City of Hope’s Dr. Arthur Riggs is creating the future of diabetes and cancer treatments today.
By: Cuyler Gibbons
Images: Courtesy of City of Hope
Lots of boys grew up reading the science fiction of Robert Heinlein, and many undoubtedly were thus inspired to pursue a career in science. Dr. Arthur Riggs—the Director Emeritus of the City of Hope Beckman Research Center, Samuel Rahbar Chair in Diabetes and Drug Discovery, and the Director of City of Hope’s Diabetes & Metabolism Research Institute– was no different, except perhaps in the pivotal nature of his scientific achievements. While Heinlein was an undisputed master at creating fictional futures, Dr. Riggs has been creating the future of medicine and making it real for nearly 50 years.
Long before Riggs finished at San Bernardino High School he was certain that he wanted to be a scientist and his certainty never wavered. A graduate of UC Riverside, with a degree in chemistry—“It was a small school then, and it turned out to be perfect for me,”—Dr. Riggs did his doctoral work at Caltech on the chemistry of DNA, eventually earning a PhD in biochemistry. His thesis explored DNA replication. “Molecular biology was really what it was,” he says.

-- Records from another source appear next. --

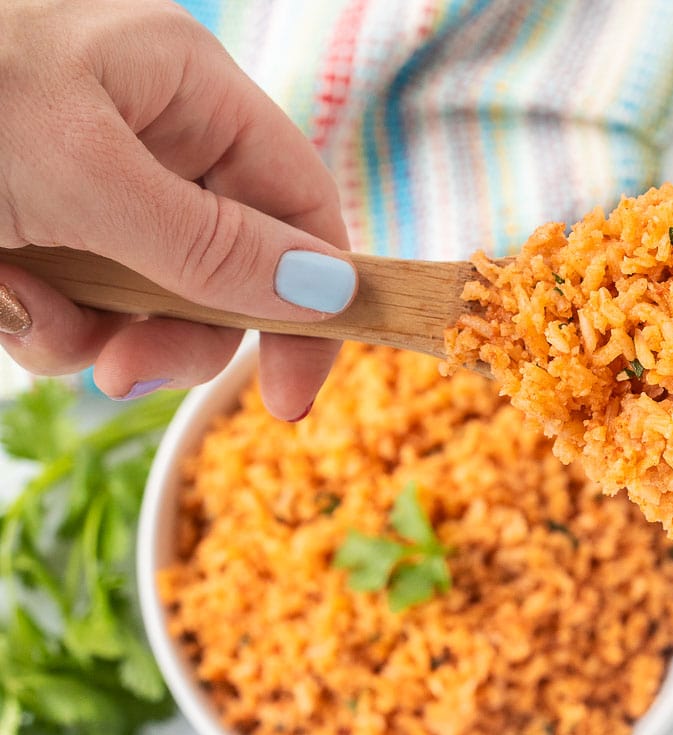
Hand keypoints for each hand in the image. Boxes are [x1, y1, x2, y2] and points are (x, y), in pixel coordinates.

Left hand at [0, 0, 356, 419]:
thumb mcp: (82, 173)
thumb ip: (212, 242)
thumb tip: (328, 293)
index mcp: (184, 88)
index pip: (297, 204)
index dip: (314, 300)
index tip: (291, 395)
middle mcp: (148, 132)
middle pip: (224, 264)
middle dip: (177, 329)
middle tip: (127, 373)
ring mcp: (86, 178)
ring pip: (144, 295)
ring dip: (92, 329)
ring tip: (23, 311)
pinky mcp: (32, 220)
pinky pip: (72, 296)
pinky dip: (36, 316)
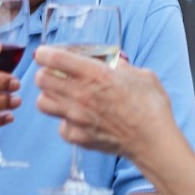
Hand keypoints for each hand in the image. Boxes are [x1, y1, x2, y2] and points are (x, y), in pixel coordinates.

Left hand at [33, 46, 178, 161]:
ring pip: (43, 102)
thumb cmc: (151, 107)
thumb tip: (113, 63)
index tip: (44, 53)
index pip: (55, 58)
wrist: (153, 141)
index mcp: (96, 74)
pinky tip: (78, 119)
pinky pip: (60, 125)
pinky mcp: (78, 136)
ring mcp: (76, 117)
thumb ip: (122, 66)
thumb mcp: (141, 74)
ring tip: (62, 96)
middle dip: (45, 73)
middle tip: (55, 74)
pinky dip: (65, 121)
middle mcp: (80, 94)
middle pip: (41, 79)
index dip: (45, 53)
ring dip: (50, 96)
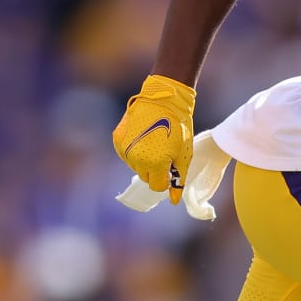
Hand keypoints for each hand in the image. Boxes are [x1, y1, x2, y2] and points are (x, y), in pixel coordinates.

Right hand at [112, 74, 196, 203]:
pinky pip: (126, 154)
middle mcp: (136, 159)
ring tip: (154, 142)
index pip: (156, 186)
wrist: (163, 99)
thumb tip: (173, 201)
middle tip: (164, 153)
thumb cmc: (177, 126)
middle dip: (155, 170)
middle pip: (145, 177)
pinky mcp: (117, 139)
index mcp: (154, 164)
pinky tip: (143, 137)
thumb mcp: (183, 154)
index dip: (165, 179)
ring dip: (144, 160)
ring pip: (135, 166)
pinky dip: (134, 150)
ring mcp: (124, 149)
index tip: (170, 168)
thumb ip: (178, 179)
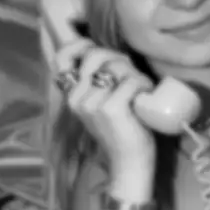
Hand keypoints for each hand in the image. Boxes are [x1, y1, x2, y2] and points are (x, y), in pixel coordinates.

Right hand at [53, 39, 156, 169]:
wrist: (129, 164)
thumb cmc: (122, 131)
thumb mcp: (103, 104)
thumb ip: (99, 82)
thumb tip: (110, 55)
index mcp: (71, 96)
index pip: (63, 58)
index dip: (80, 45)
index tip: (96, 46)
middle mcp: (76, 98)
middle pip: (96, 55)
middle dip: (119, 58)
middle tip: (133, 76)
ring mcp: (91, 103)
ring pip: (116, 67)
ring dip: (136, 74)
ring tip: (142, 90)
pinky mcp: (110, 109)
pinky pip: (131, 80)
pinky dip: (144, 84)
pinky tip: (147, 96)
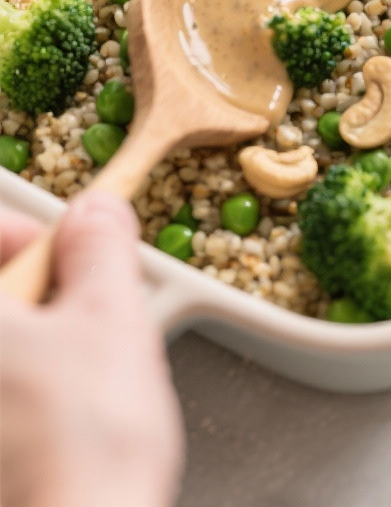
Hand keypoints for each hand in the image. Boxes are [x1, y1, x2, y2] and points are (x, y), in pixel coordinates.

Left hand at [0, 195, 183, 506]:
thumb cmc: (83, 445)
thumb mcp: (110, 315)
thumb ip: (98, 247)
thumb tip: (94, 216)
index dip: (21, 231)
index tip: (63, 247)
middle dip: (32, 295)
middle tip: (76, 312)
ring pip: (6, 356)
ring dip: (31, 350)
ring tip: (78, 376)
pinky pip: (9, 407)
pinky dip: (25, 400)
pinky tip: (61, 425)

With its proximity to Caltech, an existing research institute with a roster of scientists Riggs respected, City of Hope was a perfect fit, and Riggs signed on in 1969. Studying the question of how a particular protein could recognize the specific gene, out of thousands, that it bound with, led Riggs to a collaboration with Dr. Keiichi Itakura, a specialist in DNA synthesis. Their search for an efficient way to make large amounts of the DNA Riggs was studying led in turn to the synthesis of the human hormone, insulin, the first laboratory production DNA technology.
For Riggs, the real eureka moment happened when they found the amount of DNA they could make chemically in a test tube was insufficient for their purpose. Working with Herbert Boyer and a recombinant DNA technology he had developed, the team figured out how to coax bacteria into making large numbers of copies of the DNA they required, in effect turning the bacteria into a microscopic DNA factory. As Riggs points out, “It’s important for the lay person to understand. Up to this point, human insulin was not available (insulin then in use came from cows and pigs). We didn’t copy the natural gene. We made our own. We made a gene, that we designed so that when it was placed in bacteria it would command that bacteria to make human insulin.”
Helping to create the first source of human insulin is itself an historic achievement, but as he explains the creation of Genentech, which originated around the development of this technology, Riggs leans forward and provides the real larger context, “What you’re hearing is the beginning of bio-tech,” he says.
Insulin, of course, is vital to the treatment and management of diabetes but Riggs’ work on cancer has been equally groundbreaking. His efforts to improve antibodies and their anti-cancer effect have resulted in the development of treatments effective at fighting many cancers including types affecting the breast, colon and blood. No less an authority than Dr. Steven Rosen, provost and Chief Scientific Officer at City of Hope, and the man responsible for guiding the institution’s research agenda says “Art is a giant in cancer research whose pioneering investigations have provided meaningful advances that benefit all of humanity.”
Riggs is now the Director of the City of Hope Diabetes and Metabolism Research Institutes, and diabetes is the disease he says he has focused on for the last 10 or 15 years. But when it comes to diabetes and cancer, it doesn’t have to be one or the other says Dr. Riggs. They are related. “The connection is metabolism,” he says. “That’s why we have the Diabetes and Metabolism Research Institute.” He goes on, “Cancer cells have altered metabolism, and diabetes is also disturbed metabolism. Approximately 20 percent of all cancer can be thought of as being caused by obesity, which causes inflammation…inflammation changes the metabolism. In our diabetes institute I think I’m not exaggerating to say about 90 percent of our facility are also working on at least one type of cancer. And if we go outside the group, perhaps 1/3 of cancer researchers are also doing work that is connected to diabetes.” This focus on the interface between diabetes and cancer may be unique to the institute Riggs has built at City of Hope. As he says “I think I can say correctly, without any caveats, I’m not aware of any other medical center where there is a deliberate focus on the cancer and diabetes connection.”
Clearly Dr. Riggs’ association with the City of Hope, its rare culture, unparalleled facilities and matchless personnel has proven a truly serendipitous connection. As Riggs says, “It’s not enough to have the idea, you have to be in a position to prove feasibility, and that means you have to have the right setting. For me, City of Hope was always the right setting.”
Like the science fiction authors he read as a child, Arthur Riggs will continue to imagine the future. And City of Hope will continue to facilitate that vision and help Dr. Riggs to make it real.